Write the next part of the mailing-list message about salt in PHP's HKDF function, picking up after its last line.

## Page
++++++++++++++++++++

Hi Nikita, Andrey and all,

My apologies, I misread mails by super sloppy reading.
I'll explain basis by my idea clearly and properly this time.
This mail is long.

Basis of my idea is
 - Salt is made to optional only for applications that such value is not
available. (From RFC 5869)
 - Omitting salt could lead to security disaster. i.e. password leak.
 - Combined key, output key and salt, as final key(combined key) is common
in many use cases.
 - Many HKDF applications with PHP must/should have salt for better
implementation.
 - API should encourage "salt" use by its signature. (From RFC 5869)

Ref: https://tools.ietf.org/html/rfc5869

Before restart discussion, there should be rationale for others.

In theory, cryptographic hashes are cryptographically secure. Therefore,
following operations should be considered as secure by definition.

$new_key = sha1('some original key' . 'strong salt' . 'some info');
$signature = sha1('some data' . 'strong key');

However, in real world, people come up with better idea for cryptographic
hashes. Sometimes people invent efficient way to attack cryptographic
hashes.

HMAC is known and proven method to generate more secure signature.
Therefore,
$signature = hash_hmac('sha1', 'some data', 'some key');
is secure even when cryptographic hash had minor defect(s).

HKDF is made to generate secure new keys from existing key suitable
for required operations by using HMAC.
HKDF inputs
 - IKM, input key which may be weak or strong
 - salt, some entropy which makes HKDF stronger overall, may be secret or
non secret/weak or strong.

++++++++++++++++++++

## Supplied data
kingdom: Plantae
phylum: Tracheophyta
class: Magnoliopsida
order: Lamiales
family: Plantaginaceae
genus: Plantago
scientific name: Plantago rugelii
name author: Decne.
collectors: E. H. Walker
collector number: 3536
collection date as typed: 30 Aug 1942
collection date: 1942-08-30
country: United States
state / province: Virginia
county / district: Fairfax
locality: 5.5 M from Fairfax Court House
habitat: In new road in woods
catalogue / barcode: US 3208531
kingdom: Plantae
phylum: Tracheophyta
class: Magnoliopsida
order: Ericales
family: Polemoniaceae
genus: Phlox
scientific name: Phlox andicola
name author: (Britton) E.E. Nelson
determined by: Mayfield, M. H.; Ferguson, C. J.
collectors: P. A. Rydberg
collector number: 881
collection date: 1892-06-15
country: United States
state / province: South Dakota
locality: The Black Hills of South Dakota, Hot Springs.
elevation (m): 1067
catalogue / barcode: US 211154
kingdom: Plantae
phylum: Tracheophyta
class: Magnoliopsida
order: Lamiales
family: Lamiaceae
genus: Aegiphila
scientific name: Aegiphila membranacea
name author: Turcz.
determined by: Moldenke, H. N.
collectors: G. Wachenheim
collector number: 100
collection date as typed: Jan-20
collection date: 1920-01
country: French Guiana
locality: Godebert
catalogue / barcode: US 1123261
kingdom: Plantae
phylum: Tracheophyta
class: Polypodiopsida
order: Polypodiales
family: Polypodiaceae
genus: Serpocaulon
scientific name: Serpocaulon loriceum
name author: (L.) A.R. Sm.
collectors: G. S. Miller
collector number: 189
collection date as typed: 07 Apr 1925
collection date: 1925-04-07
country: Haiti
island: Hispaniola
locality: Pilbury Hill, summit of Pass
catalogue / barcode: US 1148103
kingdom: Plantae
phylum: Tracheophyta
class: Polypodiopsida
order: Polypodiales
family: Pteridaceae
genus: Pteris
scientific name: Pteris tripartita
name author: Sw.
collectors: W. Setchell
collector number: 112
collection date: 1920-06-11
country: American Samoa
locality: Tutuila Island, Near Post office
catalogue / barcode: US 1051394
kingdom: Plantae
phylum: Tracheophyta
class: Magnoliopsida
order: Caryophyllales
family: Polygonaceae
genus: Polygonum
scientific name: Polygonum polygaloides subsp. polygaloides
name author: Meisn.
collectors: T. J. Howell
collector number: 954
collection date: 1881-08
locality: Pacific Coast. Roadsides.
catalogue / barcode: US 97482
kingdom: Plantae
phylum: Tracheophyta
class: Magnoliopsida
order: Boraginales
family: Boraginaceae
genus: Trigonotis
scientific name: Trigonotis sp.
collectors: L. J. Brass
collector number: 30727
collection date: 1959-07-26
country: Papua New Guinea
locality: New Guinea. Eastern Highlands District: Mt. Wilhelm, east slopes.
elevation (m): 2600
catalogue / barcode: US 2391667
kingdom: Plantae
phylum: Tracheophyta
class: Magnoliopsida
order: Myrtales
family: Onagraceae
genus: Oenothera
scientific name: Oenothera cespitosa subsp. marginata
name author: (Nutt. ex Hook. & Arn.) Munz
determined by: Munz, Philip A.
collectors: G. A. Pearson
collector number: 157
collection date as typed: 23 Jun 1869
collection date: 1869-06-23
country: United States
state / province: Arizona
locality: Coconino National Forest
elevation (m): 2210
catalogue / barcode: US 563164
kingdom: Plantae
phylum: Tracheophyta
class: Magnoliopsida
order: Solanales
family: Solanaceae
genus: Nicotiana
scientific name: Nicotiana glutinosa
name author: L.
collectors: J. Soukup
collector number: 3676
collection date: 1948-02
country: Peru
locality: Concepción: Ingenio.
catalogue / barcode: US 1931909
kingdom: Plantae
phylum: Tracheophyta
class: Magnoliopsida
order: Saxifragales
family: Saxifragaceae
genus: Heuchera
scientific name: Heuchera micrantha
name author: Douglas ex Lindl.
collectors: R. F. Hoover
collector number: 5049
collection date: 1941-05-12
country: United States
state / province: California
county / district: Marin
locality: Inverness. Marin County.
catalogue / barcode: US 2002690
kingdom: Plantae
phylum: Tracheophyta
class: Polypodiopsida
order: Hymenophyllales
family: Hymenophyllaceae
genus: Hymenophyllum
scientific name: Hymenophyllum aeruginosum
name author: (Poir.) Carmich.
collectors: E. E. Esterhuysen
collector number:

++++++++++++++++++++

## Reply to the task
 - info, which specifies HKDF contexts that are non secret usually. e.g. a
protocol number, algorithm identifiers, user identities, etc.
 - length(L), output key length

HKDF calculates output key(OKM) as follows

Extract step
   PRK = HMAC-Hash(salt, IKM)

This step is designed to make strong output key(OKM) and PRK always.
OKM to be secure, either IKM or salt must be strong.

Expand step
   N = ceil(L/HashLen)
   T = T(1) | T(2) | T(3) | ... | T(N)
   OKM = first L octets of T

   where:
   T(0) = empty string (zero length)
   T(1) = HMAC-Hash(PRK, T(0) | info | 0x01)
   T(2) = HMAC-Hash(PRK, T(1) | info | 0x02)
   T(3) = HMAC-Hash(PRK, T(2) | info | 0x03)

Note: OKM is output key material that is return value from HKDF.

This step is designed to make derived key have the length(L) from
strong key(PRK) generated by Extract step. Key context(info) is
distinguished by this step also.


Both salt and info is optional, but RFC 5869 states differently.

  "HKDF is defined to operate with and without random salt.  This is
   done to accommodate applications where a salt value is not available.
   We stress, however, that the use of salt adds significantly to the
   strength of HKDF, ensuring independence between different uses of the
   hash function, supporting "source-independent" extraction, and
   strengthening the analytical results that back the HKDF design."

This statement implies salt is almost mandatory parameter for HKDF
when salt can be used. In contrast, info is described as pure optional
parameter for key context.

  "While the 'info' value is optional in the definition of HKDF, it is
   often of great importance in applications.  Its main objective is to
   bind the derived key material to application- and context-specific
   information.  For example, 'info' may contain a protocol number,
   algorithm identifiers, user identities, etc."

With regard to mandatoriness parameters, strong salt is mandatory to derive
cryptographically strong key when input key is weak, while info/length is
optional always.

In addition, it is common that salt being used as a part of combined keys.
Salt is mandatory for such applications. There are many authentication
implementations that use
 - key which does not disclose original key by hashing
 - nonce(salt)

Access permission with timeout is another typical usage that requires
timestamp as salt and combined key.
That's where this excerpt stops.